(EXCERPTED TEXT begins)
# Any one OWN a petrol station?



## Estoril-5 (Mar 8, 2007)

Right guys,

As the title suggests. Does anyone own a petrol station as a business?

Im trying to find out as I was approached to invest in one.

Having a bit of a shuffty on t'interweb i can see that people say theres not much money in fuel but its the extras that they buy, ****, crisps, drinks etc.

really need to hear from someone whose been there done that etc.

how much money can be made?

On the upside, i have been guaranteed an 7% return per year!

But with every business theres always risk.


----------



## Dixondmn (Oct 12, 2007)

I don't own one, but I've always wondered how much more revenue could be made if it ONLY sold petrol. i.e. less people doing a weeks worth of shopping in there leaving a car blocking up a space next to the pump, and more cars rolling through the forecourt.

Surely when people buy what ever the hell they buy in petrol stations other than petrol there has to be an associated cost of the pump not being used.


----------



## Guest (Sep 5, 2011)

as above , dont own one but know a few people who have, looked at it a few years back and was advised to stay clear of them, if you look at how many are closing down it should give you an idea of how hard it is to survive, not a lot of profit in the petrol so you have to depend on the shop, problem is, if tesco or asda are close to you then you have no chance, they will discount the fuel to attract custom to the add on shop, not the game it was 10-15 years ago when you had very few 24 hour shops


----------



## Spoony (May 28, 2007)
(EXCERPTED TEXT ends)
(ENTRIES SUPPLIED begins)
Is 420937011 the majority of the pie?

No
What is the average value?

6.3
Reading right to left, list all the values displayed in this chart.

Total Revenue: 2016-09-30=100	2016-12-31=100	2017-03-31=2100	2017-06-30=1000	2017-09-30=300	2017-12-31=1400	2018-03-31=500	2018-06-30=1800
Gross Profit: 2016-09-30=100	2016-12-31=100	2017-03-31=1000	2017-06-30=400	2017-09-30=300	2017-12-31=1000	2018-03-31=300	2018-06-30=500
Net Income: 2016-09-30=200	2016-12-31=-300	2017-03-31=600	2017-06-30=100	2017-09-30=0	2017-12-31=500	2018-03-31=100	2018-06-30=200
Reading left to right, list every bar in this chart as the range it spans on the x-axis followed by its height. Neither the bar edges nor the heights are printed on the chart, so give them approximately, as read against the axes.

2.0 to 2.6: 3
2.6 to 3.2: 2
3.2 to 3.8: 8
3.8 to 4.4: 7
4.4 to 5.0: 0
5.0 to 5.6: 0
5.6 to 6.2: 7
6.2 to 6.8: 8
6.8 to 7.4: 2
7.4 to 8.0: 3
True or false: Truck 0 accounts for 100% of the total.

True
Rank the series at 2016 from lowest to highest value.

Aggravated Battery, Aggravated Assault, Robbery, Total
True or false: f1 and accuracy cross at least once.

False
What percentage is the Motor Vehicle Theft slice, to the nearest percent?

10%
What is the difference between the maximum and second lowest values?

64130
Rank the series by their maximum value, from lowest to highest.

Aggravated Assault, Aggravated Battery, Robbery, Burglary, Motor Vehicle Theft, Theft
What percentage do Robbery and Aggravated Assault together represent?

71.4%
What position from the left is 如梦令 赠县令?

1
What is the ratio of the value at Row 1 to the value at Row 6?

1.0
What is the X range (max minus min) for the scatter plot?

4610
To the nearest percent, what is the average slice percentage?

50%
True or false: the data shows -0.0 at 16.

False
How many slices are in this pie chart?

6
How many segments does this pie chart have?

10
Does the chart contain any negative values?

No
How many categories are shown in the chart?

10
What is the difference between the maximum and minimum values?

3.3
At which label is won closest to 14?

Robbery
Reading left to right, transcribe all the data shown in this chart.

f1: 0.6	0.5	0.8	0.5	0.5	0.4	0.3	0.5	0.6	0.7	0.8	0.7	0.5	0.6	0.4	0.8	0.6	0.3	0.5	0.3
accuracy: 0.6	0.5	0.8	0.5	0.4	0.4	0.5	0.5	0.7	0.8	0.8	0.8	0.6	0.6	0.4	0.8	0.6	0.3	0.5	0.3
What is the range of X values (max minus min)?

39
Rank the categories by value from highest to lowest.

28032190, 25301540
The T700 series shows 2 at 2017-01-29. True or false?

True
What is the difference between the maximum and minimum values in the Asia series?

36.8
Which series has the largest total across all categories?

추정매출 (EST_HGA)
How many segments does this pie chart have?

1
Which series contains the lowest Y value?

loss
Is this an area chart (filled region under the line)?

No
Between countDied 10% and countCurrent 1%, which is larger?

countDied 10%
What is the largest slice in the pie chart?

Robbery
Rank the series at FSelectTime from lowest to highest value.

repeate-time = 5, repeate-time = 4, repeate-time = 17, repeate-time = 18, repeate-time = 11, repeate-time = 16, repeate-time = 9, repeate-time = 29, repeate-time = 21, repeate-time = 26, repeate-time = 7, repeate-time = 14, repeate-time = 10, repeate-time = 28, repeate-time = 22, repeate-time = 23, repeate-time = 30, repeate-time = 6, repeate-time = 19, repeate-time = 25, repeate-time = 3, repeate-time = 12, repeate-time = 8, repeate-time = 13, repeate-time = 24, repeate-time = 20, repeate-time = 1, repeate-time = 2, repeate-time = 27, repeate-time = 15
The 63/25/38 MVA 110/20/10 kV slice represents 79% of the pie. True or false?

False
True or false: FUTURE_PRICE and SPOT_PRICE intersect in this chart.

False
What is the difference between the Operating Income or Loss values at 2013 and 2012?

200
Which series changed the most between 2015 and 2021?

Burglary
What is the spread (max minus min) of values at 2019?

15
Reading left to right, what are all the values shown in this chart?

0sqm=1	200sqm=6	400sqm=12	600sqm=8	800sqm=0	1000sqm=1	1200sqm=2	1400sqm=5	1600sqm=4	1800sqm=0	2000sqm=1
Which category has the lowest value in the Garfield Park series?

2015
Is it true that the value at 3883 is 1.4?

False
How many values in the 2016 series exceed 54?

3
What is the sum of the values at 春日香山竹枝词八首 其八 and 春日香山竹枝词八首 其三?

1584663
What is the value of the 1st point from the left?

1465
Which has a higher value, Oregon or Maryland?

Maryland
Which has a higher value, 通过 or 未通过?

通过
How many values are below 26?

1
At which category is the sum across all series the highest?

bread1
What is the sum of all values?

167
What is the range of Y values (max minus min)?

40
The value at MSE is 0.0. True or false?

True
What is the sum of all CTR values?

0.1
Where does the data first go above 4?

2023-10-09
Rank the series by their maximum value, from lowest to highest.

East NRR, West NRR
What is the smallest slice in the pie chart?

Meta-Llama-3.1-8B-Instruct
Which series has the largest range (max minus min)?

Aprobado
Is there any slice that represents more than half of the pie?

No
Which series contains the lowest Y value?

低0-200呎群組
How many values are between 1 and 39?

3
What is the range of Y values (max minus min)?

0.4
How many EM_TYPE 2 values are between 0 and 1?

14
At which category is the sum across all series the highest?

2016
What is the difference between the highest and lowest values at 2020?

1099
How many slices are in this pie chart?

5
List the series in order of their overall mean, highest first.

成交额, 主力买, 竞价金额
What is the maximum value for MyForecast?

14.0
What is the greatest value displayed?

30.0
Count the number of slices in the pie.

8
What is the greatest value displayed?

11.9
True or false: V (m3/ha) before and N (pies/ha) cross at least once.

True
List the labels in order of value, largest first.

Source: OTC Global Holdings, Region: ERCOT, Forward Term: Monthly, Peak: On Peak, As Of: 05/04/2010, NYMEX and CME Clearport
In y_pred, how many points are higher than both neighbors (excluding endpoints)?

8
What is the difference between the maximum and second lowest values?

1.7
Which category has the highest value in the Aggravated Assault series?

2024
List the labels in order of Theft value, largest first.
(ENTRIES SUPPLIED ends)
▶ **EXERCISES TO COMPLETE**
**a.** Update the passage of the petrol station thread starting at "As the title" and ending at "theres always risk.", putting "venture" in place of "business".
**b.** Do these statements agree with the petrol station thread? Answer yes or no for each, quoting the deciding words. (i) The person considering the investment has been guaranteed a 7% return per year. (ii) Dixondmn owns a petrol station. (iii) The Guest was advised to invest in a petrol station.
**c.** In the petrol station thread, who will discount fuel to attract custom to the add-on shop?

▶ **WRITTEN RESPONSES**
**a.**
As the title suggests. Does anyone own a petrol station as a venture?

Im trying to find out as I was approached to invest in one.

Having a bit of a shuffty on t'interweb i can see that people say theres not much money in fuel but its the extras that they buy, ****, crisps, drinks etc.

really need to hear from someone whose been there done that etc.

how much money can be made?

On the upside, i have been guaranteed an 7% return per year!

But with every venture theres always risk.

**b.**
(i) Yes: "i have been guaranteed an 7% return per year!"
(ii) No: "I don't own one"
(iii) No: "was advised to stay clear of them"

**c.** Tesco or Asda, if they are close to you.